_RECORDS FOR PROCESSING:_
_ _ _ _ _ _ _

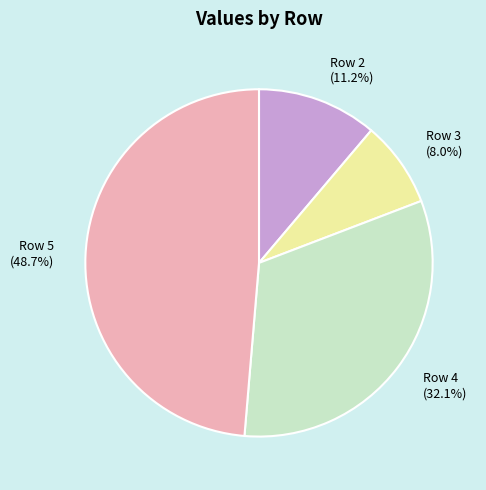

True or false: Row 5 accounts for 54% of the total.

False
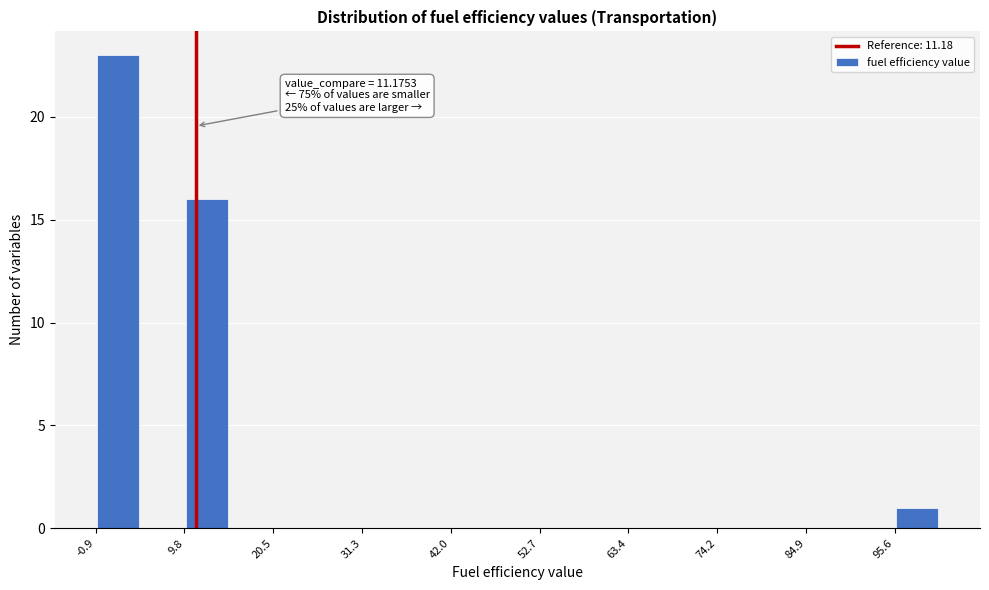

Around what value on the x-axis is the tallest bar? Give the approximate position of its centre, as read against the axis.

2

_ _ _ _ _ _ _

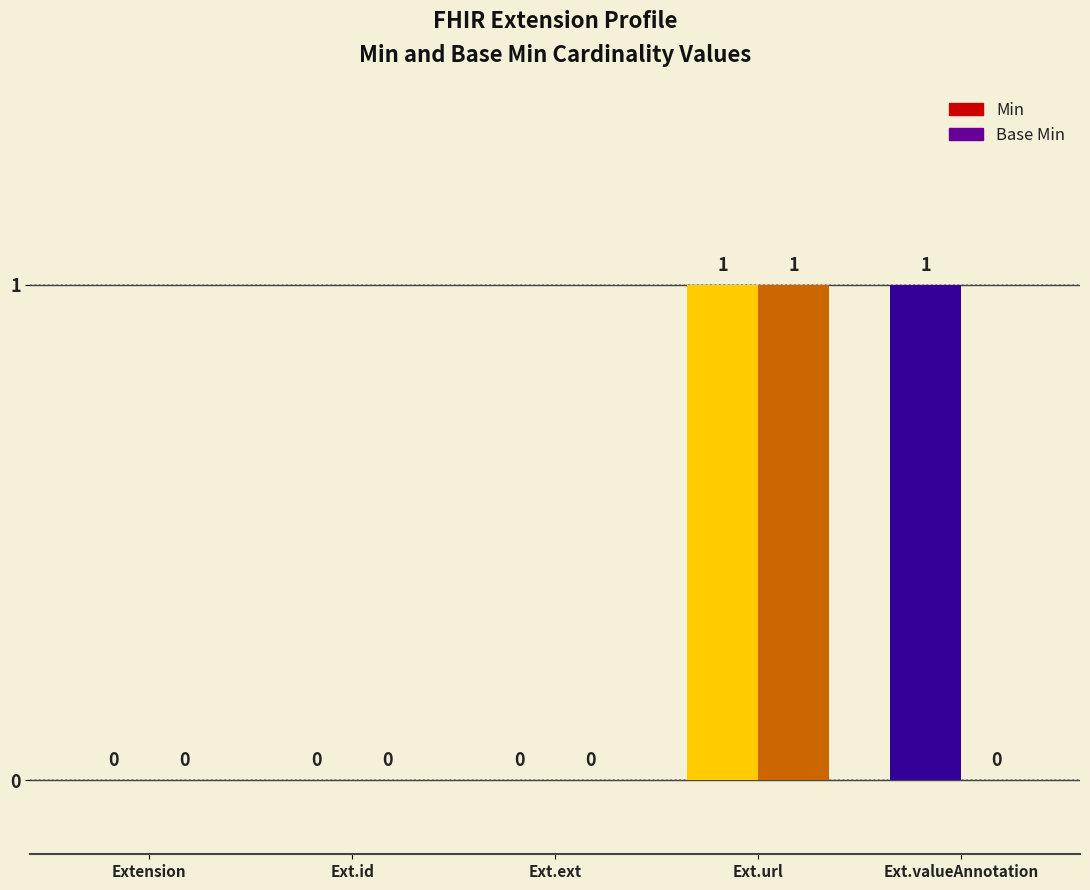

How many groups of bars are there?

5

_ _ _ _ _ _ _

_ACTION ITEM:_ Lay out as a numbered list the lines of the listing from the line with "True or false: Row" up to and including the line with "Around what value". Leave out the blank lines and the pictures.

_RESPONSE TO THE TASK:_
1. True or false: Row 5 accounts for 54% of the total.
2. False
3. Around what value on the x-axis is the tallest bar? Give the approximate position of its centre, as read against the axis.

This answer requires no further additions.